Joseph, a Bolt Prospects favorite (yes, we have those), jumped from 13 to 9. He finished last year at 21. We believe, Mathieu. We believe. The Lightning do, too, as they signed him to a contact this winter after Joseph’s impressive showing with Team Canada (1-4-5). Joseph wasn’t in a scoring role with Canada but worked his way onto a scoring line by the medal round and was constantly creating scoring chances with this speed and tenacity. Like the other forwards ahead of him on this list, Joseph matches that compete-level with a skillset that enabled him to lead the Q in goals before the WJC break. He ended up finishing 12th in goals despite missing about 14 games. He finished sixth in plus/minus. Joseph is a long winger with good reach who can play equally as well on the PK or PP. He will join the Crunch next year with several others who could make an immediate impact for Syracuse. After a year or two – depending on open windows – Joseph should be in the NHL. Another mid-round gem for Al Murray and the Lightning scouting team.

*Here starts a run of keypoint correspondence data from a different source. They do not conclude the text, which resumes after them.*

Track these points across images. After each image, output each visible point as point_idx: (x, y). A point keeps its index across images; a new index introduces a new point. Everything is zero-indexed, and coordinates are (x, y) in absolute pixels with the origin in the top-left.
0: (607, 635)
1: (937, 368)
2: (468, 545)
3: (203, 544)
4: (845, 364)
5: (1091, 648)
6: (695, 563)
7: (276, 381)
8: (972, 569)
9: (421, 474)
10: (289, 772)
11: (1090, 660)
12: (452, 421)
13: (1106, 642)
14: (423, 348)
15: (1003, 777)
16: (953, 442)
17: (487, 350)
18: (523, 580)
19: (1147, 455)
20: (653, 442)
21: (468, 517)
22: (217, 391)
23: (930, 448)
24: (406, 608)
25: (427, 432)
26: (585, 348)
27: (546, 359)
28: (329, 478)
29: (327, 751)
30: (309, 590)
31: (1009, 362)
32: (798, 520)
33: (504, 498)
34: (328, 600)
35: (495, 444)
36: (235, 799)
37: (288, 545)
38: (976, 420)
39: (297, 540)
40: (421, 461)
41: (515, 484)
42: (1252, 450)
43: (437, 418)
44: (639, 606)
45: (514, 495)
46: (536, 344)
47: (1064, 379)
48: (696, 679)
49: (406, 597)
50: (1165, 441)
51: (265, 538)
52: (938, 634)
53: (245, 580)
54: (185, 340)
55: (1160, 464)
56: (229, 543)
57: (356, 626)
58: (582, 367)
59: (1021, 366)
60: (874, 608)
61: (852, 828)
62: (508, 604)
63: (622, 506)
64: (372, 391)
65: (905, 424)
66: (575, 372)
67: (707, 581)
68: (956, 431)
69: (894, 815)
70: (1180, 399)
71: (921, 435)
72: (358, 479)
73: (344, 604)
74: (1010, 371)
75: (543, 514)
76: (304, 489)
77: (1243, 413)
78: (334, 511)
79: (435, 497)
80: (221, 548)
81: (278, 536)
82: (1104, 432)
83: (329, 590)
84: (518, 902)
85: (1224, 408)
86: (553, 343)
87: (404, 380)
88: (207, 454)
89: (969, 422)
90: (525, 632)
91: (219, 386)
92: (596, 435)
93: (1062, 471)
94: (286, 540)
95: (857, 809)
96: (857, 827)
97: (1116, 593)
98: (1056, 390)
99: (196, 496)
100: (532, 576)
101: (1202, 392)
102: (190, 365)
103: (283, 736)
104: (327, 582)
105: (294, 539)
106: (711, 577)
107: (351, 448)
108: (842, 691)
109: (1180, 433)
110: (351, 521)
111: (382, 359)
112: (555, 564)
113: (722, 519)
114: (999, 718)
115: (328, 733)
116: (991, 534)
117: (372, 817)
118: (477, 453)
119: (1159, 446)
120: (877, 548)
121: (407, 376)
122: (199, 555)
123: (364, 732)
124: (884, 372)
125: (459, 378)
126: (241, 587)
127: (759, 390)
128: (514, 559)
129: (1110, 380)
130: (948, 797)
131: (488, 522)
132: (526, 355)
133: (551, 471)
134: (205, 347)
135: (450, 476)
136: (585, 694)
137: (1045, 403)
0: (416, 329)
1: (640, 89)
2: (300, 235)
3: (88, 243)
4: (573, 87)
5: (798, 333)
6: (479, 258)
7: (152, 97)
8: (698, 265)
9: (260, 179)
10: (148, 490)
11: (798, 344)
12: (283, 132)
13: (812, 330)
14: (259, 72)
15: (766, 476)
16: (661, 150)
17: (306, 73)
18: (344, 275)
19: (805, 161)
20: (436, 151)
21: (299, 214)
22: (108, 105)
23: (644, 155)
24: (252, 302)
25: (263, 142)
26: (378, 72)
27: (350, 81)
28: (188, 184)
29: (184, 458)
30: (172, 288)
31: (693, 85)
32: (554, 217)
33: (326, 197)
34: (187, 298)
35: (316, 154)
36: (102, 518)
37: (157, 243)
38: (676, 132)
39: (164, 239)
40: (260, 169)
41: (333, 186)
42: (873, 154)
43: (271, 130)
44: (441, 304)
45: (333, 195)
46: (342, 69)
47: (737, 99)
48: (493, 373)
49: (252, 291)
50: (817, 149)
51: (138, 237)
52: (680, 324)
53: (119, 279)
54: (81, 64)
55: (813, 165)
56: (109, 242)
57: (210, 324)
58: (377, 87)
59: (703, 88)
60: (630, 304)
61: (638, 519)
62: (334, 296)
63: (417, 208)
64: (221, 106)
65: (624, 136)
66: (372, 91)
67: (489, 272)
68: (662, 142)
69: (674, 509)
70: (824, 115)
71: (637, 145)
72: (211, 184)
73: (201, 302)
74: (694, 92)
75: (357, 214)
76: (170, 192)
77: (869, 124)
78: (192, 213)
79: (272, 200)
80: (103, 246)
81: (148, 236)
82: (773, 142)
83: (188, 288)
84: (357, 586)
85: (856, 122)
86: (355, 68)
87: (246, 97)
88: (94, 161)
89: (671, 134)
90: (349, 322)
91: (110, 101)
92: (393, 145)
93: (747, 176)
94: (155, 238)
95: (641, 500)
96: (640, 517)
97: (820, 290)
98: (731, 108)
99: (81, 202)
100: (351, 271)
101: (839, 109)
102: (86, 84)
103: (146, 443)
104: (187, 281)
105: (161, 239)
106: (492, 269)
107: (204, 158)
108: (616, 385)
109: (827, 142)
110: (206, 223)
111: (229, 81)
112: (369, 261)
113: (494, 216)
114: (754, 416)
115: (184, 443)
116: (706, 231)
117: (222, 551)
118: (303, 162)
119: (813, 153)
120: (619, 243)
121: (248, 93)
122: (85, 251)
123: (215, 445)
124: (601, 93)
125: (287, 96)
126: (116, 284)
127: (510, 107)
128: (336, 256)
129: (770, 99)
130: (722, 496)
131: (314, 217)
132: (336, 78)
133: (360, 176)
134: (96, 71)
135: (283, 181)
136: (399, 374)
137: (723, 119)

10. D Libor Hajek, Saskatoon (WHL) (5)
Age: 19
Vitals: 6-2, 196 lbs
Shoots: L
Acquired: 2nd round, 2016
Season totals: 65 GP, 4-22-26, -17, 81 PIM

Hajek fell on the list from No. 5 to No. 10, but in reality it was more of other prospects rising vs him deserving to fall. That said, Hajek stayed flat in his offensive production this year, matching last year’s total of 26 points (four fewer games). We think Hajek has more offense to give, but for a prospect taken at the top of the second round (ahead of Katchouk and Raddysh), despite being on a bad (but moderately improved) Saskatoon team, he should be able to be more of a driver. Hajek was the second-leading scorer among defensemen on the Blades (Bryton Sayers 32 points). No, it’s not always about the points, but a defenseman taken at 37 should ideally be able to at least flirt with being a first-unit power play player in the pros even if he is considered more of a d-first guy. Hajek, who was signed by the Lightning at the conclusion of the season and assigned to Syracuse, is an excellent skater and his defensive mind is well above average. The Czech Republic wanted to go big with their WJC squad, but even with that in mind, the fact he didn’t make his country’s U20 team for that tournament doesn’t sit overly well. He’ll likely be on the squad next year, and we’re hoping Saskatoon finally takes a big step forward to be a solid playoff team again. Hajek is down on the list not because he’s not a good prospect – he’s an excellent potential stay-at-home defenseman – but the top of the list is usually reserved for those driving play (think Victor Hedman and a class or two below) and creating offense while playing solid defense. Hajek is more current-day Anton Stralman, and there’s certainly a place of that.